I get your point but I wouldn't assume big companies always know what the are doing when it comes to advertising. Sometimes they employ lots of people and some of those people don't actually have a clue what they are doing.

3 comments

I agree with your broader point that you shouldn't just assume large brands always know what they're doing but other than the 404 example I'm not sure these are actually indications of companies not knowing what they're doing.

> Those companies that have a Sign-up for our email and get 10% off your first order pop-up, you mean?

I get that this can be annoying but plenty of companies do A/B tests and find that it works for them. I suppose it could mean they're just following some fad and don't know what's going on, but it doesn't have to mean that. This is especially true for companies that have long sales cycles or are in categories where lots of comparison shopping is common. Getting someone into your email funnel can be more important than anything else.

> Those companies that ask you if you have a discount coupon just before you enter your card details for something you are already buying?

Where else in the funnel would you have them apply their coupon? Maybe my perspective is different because we do a lot of offline advertising, but if someone comes into the site off of a print coupon they're going to expect to be able to put it in somewhere and get their discount. If we don't put it in the order flow they're either going to not purchase or we're going to get a lot of customer service calls from people trying to redeem their coupons.

Fair comment. I think we can agree there are case where such things can be used to great effect but that there also are businesses throwing money around and hoping something sticks.

One big mistake businesses make is seeing another business doing something and assuming it must be working. Which is one of the points the OP was making.

> Those companies that have a Sign-up for our email and get 10% off your first order pop-up, you mean?

I've seen this type of thing improve conversion immensely at a startup I worked at, and it sets up the starts of a drip marketing campaign.
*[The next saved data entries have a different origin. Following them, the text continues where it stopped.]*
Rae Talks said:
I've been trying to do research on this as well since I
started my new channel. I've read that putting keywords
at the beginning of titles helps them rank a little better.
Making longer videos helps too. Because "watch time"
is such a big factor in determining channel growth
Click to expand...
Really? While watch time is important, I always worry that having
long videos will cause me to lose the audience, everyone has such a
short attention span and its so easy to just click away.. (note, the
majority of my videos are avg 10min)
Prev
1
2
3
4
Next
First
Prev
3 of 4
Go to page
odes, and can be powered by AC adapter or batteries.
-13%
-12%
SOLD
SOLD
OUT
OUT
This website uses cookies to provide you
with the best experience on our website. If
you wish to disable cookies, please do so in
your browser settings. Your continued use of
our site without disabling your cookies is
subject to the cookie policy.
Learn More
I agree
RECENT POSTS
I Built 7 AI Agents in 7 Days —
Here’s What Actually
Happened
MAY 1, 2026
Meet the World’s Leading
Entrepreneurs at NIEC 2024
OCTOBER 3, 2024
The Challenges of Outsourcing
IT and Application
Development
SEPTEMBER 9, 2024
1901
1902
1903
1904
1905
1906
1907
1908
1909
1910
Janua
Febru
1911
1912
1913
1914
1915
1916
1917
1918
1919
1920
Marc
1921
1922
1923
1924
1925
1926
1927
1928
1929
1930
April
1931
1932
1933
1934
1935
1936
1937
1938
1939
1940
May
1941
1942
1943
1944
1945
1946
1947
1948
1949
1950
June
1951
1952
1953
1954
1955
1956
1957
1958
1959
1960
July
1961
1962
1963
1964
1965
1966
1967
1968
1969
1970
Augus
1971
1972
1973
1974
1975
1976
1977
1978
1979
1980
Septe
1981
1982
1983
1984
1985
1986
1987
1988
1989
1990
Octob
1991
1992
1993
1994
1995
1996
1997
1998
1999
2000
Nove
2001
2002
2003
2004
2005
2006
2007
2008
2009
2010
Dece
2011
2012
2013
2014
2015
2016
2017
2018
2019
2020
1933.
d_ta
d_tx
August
Many of these are the natural results of A/B testing and experimentation, which is why many companies arrive at the same result.

What is the opposite of argumentum ad populum? No one likes this thing because I do not like this thing.
Bandwagon.
I'm sure the executives at these big corporations would love to see stock prices go up if they could find a few extra million dollars per quarter in useless revenue negative activity that they could easily cut while having no impact on sales.
Many of these business go bust - so yes, maybe they should do just that?